Les recettes et les dépenses de l'Unédic : relation avec le nombre de chômeurs

(en points de PIB et en millions)

Sources : Unédic, Insee

On rappelle que, contrairement au régime général de sécurité sociale, l'assurance chômage se gère de façon autonome. Elle vise l'équilibre, et non l'excédent, de ses comptes.

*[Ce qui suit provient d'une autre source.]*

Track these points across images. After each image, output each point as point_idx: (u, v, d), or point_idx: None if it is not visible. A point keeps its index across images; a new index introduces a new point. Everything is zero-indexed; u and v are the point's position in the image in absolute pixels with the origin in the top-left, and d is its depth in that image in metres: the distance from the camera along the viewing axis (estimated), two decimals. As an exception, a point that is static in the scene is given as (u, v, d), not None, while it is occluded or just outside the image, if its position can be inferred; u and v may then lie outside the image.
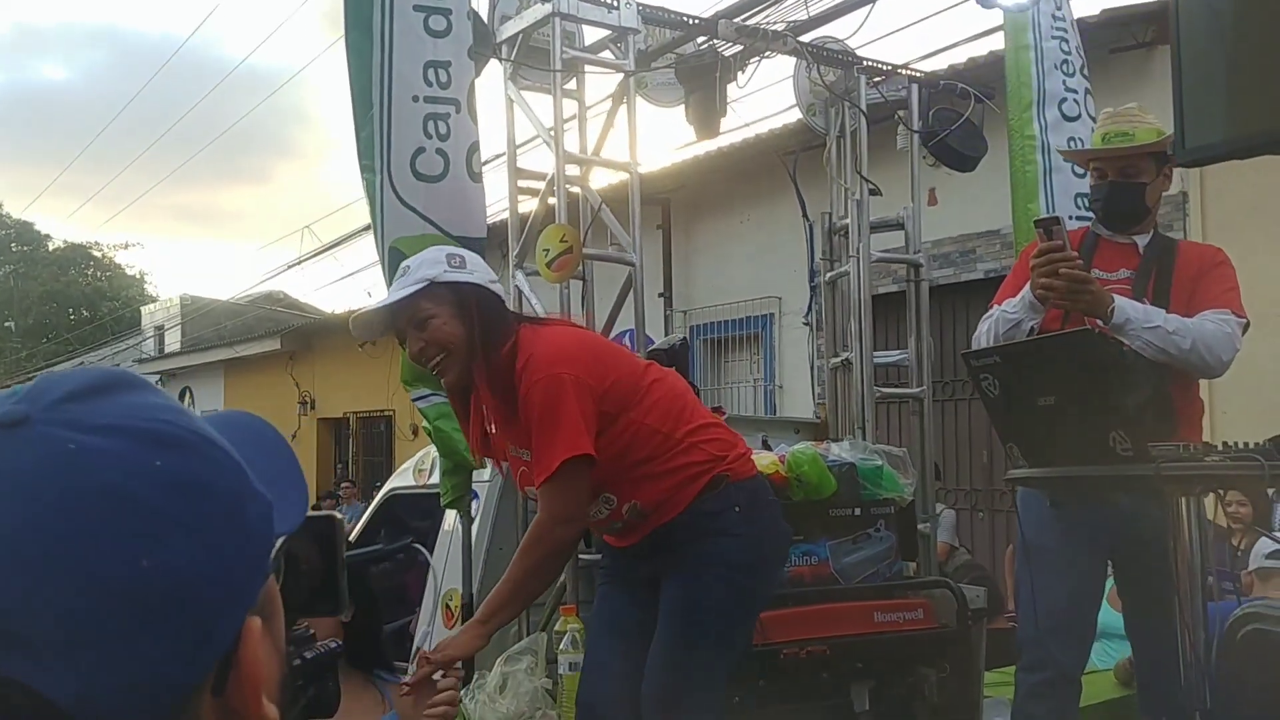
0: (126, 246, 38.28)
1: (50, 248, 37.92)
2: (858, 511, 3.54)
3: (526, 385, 2.46)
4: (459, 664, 2.40)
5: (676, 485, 2.59)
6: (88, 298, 37.04)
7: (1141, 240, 3.22)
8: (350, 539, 4.85)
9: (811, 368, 9.66)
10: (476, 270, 2.55)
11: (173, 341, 24.27)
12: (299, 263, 16.59)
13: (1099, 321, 2.92)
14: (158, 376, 23.20)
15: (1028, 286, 2.97)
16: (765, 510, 2.70)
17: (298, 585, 1.06)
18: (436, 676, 2.30)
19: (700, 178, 10.06)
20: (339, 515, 1.13)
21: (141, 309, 28.68)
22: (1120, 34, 6.59)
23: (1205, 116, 1.71)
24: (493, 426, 2.69)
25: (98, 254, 38.08)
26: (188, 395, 21.90)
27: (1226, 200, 6.71)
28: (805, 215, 9.80)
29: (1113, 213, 3.22)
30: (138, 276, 39.86)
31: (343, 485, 14.35)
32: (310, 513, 1.21)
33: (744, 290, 10.20)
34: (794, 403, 9.82)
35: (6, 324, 36.71)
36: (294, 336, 17.74)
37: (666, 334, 9.82)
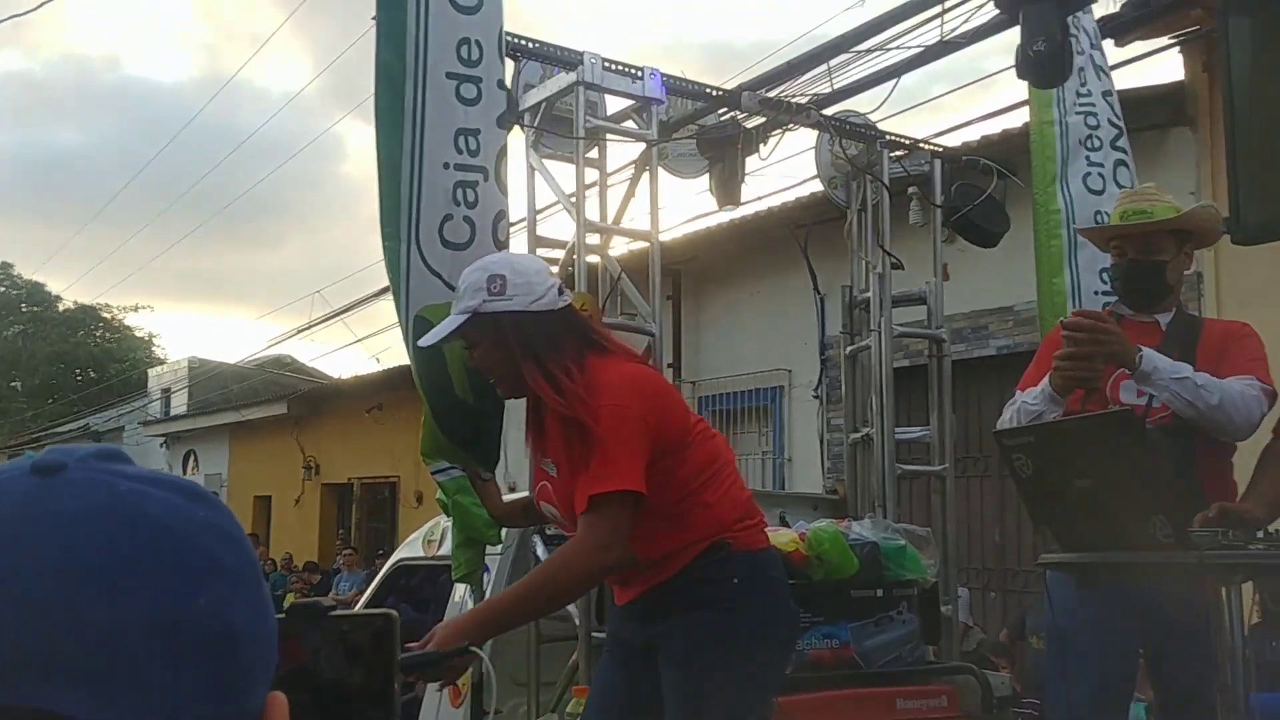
0: (136, 309, 38.36)
1: (60, 308, 38.06)
2: (880, 593, 3.44)
3: (593, 407, 2.38)
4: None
5: (677, 546, 2.48)
6: (96, 359, 37.07)
7: (1164, 318, 3.17)
8: (359, 606, 4.76)
9: (821, 441, 9.60)
10: (517, 293, 2.47)
11: (179, 404, 24.25)
12: (308, 328, 16.60)
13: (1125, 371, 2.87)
14: (163, 439, 23.17)
15: (1047, 378, 2.91)
16: (769, 586, 2.56)
17: (346, 687, 0.99)
18: None
19: (711, 249, 10.07)
20: (395, 614, 1.06)
21: (149, 371, 28.68)
22: (1135, 116, 6.61)
23: (1262, 193, 1.65)
24: (528, 441, 2.65)
25: (107, 315, 38.21)
26: (192, 458, 21.82)
27: (1241, 280, 6.67)
28: (816, 288, 9.79)
29: (1133, 290, 3.18)
30: (146, 339, 39.96)
31: (344, 552, 14.19)
32: (368, 610, 1.13)
33: (754, 362, 10.17)
34: (803, 476, 9.72)
35: (13, 384, 36.70)
36: (300, 401, 17.71)
37: (676, 405, 9.75)
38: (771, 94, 4.05)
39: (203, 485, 0.70)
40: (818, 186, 4.85)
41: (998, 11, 3.14)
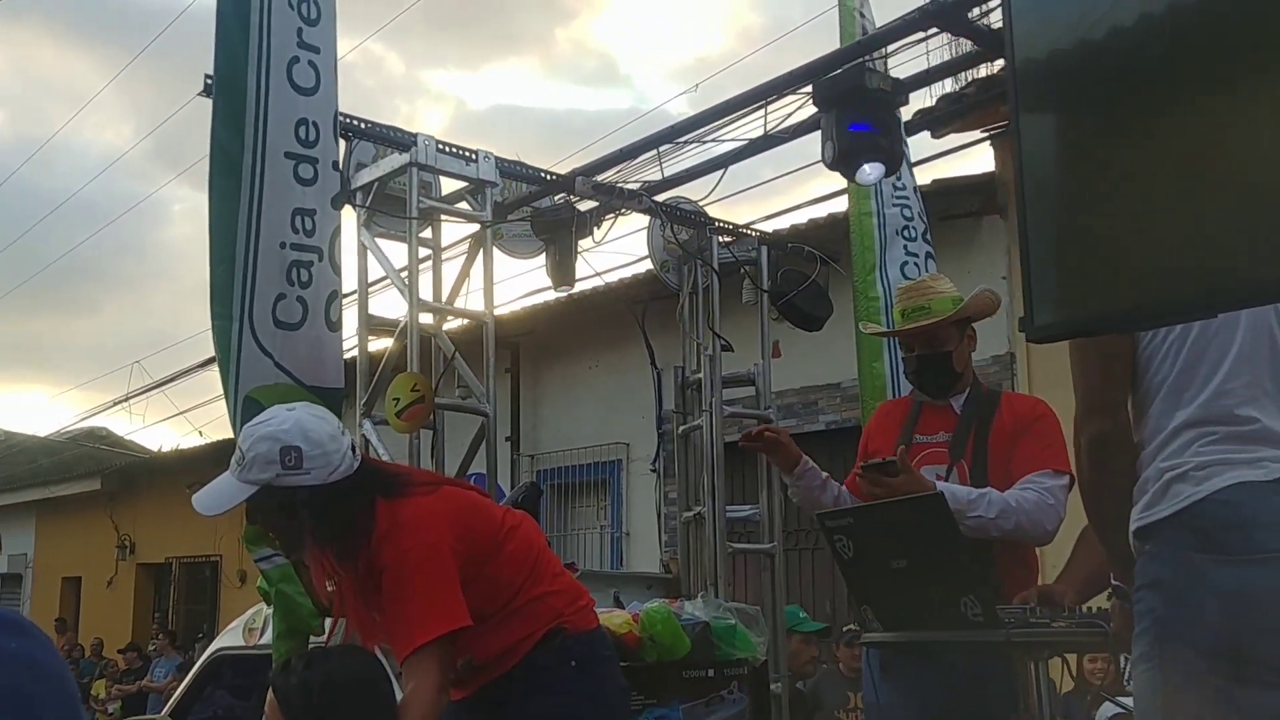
0: (-64, 377, 35.90)
1: None
2: (711, 673, 3.47)
3: (394, 552, 2.38)
4: None
5: (516, 640, 2.53)
6: (-114, 431, 34.38)
7: (958, 401, 3.29)
8: (174, 699, 4.50)
9: (659, 515, 9.65)
10: (314, 466, 2.37)
11: (-20, 480, 22.63)
12: (126, 399, 15.76)
13: None
14: (-40, 517, 21.56)
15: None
16: (602, 665, 2.65)
17: None
18: None
19: (550, 323, 10.10)
20: None
21: (-53, 444, 26.72)
22: (951, 203, 7.00)
23: (1053, 295, 1.74)
24: (332, 587, 2.58)
25: (-98, 383, 35.56)
26: (-8, 538, 20.38)
27: (1051, 359, 7.05)
28: (654, 363, 9.90)
29: (925, 383, 3.32)
30: (-55, 409, 37.31)
31: (158, 636, 13.38)
32: None
33: (592, 436, 10.18)
34: (641, 550, 9.72)
35: None
36: (116, 476, 16.79)
37: (513, 479, 9.68)
38: (604, 179, 4.14)
39: (22, 615, 0.68)
40: (653, 265, 4.95)
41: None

Dans ces conditions, à défaut d'une mesure législative qu'il faudrait expliciter en temps utile, on voit mal comment elle pourrait dégager un excédent significatif en 2012 .

Au total, il semble raisonnable de supposer qu'à politiques inchangées, le taux de croissance des dépenses de sécurité sociale ne change pas, la légère diminution de la croissance des dépenses de santé étant compensée par l'augmentation des dépenses d'assurance vieillesse.

(5) Vers un ralentissement des dépenses des collectivités territoriales ?

Les dépenses des collectivités territoriales augmentent en moyenne de plus de 3 % par an en volume, comme l'indique le graphique ci-après.

Croissance des dépenses des collectivités territoriales en volume :
prévision et exécution

(croissance déflatée de l'augmentation
des prix hors tabac, en %)

Sources : programmes de stabilité, Insee

Ce taux de croissance, à périmètre constant, pourrait cependant diminuer au cours des prochaines années, si l'on prend en compte le phénomène de « cycle électoral » 23 ( * ) , et la volonté du gouvernement de rendre l'indexation des dotations moins favorable aux collectivités territoriales.

Par ailleurs, les collectivités territoriales, étant tenues d'avoir un budget de fonctionnement équilibré, ont un solde à peu près équilibré. Si une forte croissance de leurs dépenses a un effet sur le taux de prélèvements obligatoires, elle en a donc peu sur le solde public. Comme, dans les projections présentées ci-après, d'éventuels alourdissements de la fiscalité locale ne sont pas pris en compte, on suppose, par convention, que les dépenses des collectivités territoriales augmentent de 2,2 % par an en volume , soit à peu près la même vitesse que le PIB.

* 19 Plus précisément, les projections pour 2020 sont de 0,7 point de PIB si le taux de chômage est alors de 5 % et de 1,2 point de PIB si le taux de chômage est alors de 7 %. Le COR fait en effet l'hypothèse, qui ne va pas de soi, que la baisse du taux de chômage permettra de redéployer une partie des cotisations chômage vers les cotisations vieillesse.

* 20 Et de 1,8 % par an entre 2015 et 2050.

* 21 Dans le programme de stabilité 2008-2010, le gouvernement suppose que les dépenses d'assurance vieillesse augmentent de 2,5 % par an en volume.

* 22 Source : Unédic, « L'équilibre financier de l'assurance chômage, années 2006 à 2008 », 5 juillet 2006.

* 23 Les dépenses d'investissement des collectivités territoriales tendent à augmenter l'année précédant une élection, et à diminuer les deux années suivantes. En effet, dans le premier cas, les collectivités se « hâtent » de terminer leurs programmes d'investissement, alors que dans le second il faut du temps pour que les nouveaux programmes « montent en puissance ».